Les ennuis judiciaires s’accumulent pour l’élu de la France insoumise. Alors qu’il vient tout juste de sortir d’une garde à vue très médiatisée, le parlementaire marseillais doit désormais faire face à une nouvelle procédure judiciaire, cette fois-ci dans sa sphère privée. Une affaire familiale qui s’ajoute à un dossier déjà complexe.
Une plainte déposée par son ex-compagne
L’ancienne compagne du député a franchi le pas en portant plainte contre lui. Le motif : le non-versement de la pension alimentaire destinée à leur enfant commun. Cette procédure s’inscrit dans un contexte de tensions persistantes concernant la garde de leur enfant.
Les relations entre les deux ex-conjoints semblent particulièrement tendues. Le parlementaire aurait déjà rencontré des difficultés pour maintenir le contact avec son enfant par le passé, une situation qui complique davantage ce dossier familial.
La garde à vue qui a fait grand bruit
Le mois dernier, l’élu marseillais a défrayé la chronique après avoir été placé en garde à vue. L’incident trouve son origine dans une intervention policière qui s’est déroulée directement dans son immeuble.
Des accusations mutuelles
Les forces de l’ordre reprochent au député d’avoir entravé leur mission lors de cette interpellation. Une version des faits que l’intéressé conteste fermement.
En réponse, Sébastien Delogu a déposé une plainte contre X, visant des faits d’injures et de violences. Il a également saisi l’IGPN, la police des polices, pour faire la lumière sur cet épisode conflictuel.

### [TÂCHE A]
Répondez à ces questions sur le texte consacré aux ennuis judiciaires du député :
(i) Pour quel motif son ancienne compagne a-t-elle porté plainte contre lui ?
(ii) Où s'est déroulée l'intervention policière à l'origine de sa garde à vue ?
(iii) Quel organisme a-t-il saisi après cet épisode ?
### [TÂCHE B]
Dans le texte consacré aux ennuis judiciaires du député, présentez sous forme de liste le paragraphe qui commence par « En réponse, Sébastien Delogu », en gardant ses faits principaux.

### [LIGNES FOURNIES]
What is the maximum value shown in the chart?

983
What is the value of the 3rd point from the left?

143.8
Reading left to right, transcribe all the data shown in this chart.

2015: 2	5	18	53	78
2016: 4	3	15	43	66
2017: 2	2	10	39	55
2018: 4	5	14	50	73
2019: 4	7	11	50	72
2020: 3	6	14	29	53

### [VOTRE RÉPONSE A]
(i) Pour le non-versement de la pension alimentaire destinée à leur enfant commun.
(ii) Directement dans son immeuble.
(iii) L'IGPN, la police des polices.

### [VOTRE RÉPONSE B]
- Sébastien Delogu a déposé une plainte contre X pour injures et violences.
- Il a saisi l'IGPN, la police des polices, pour faire la lumière sur cet épisode conflictuel.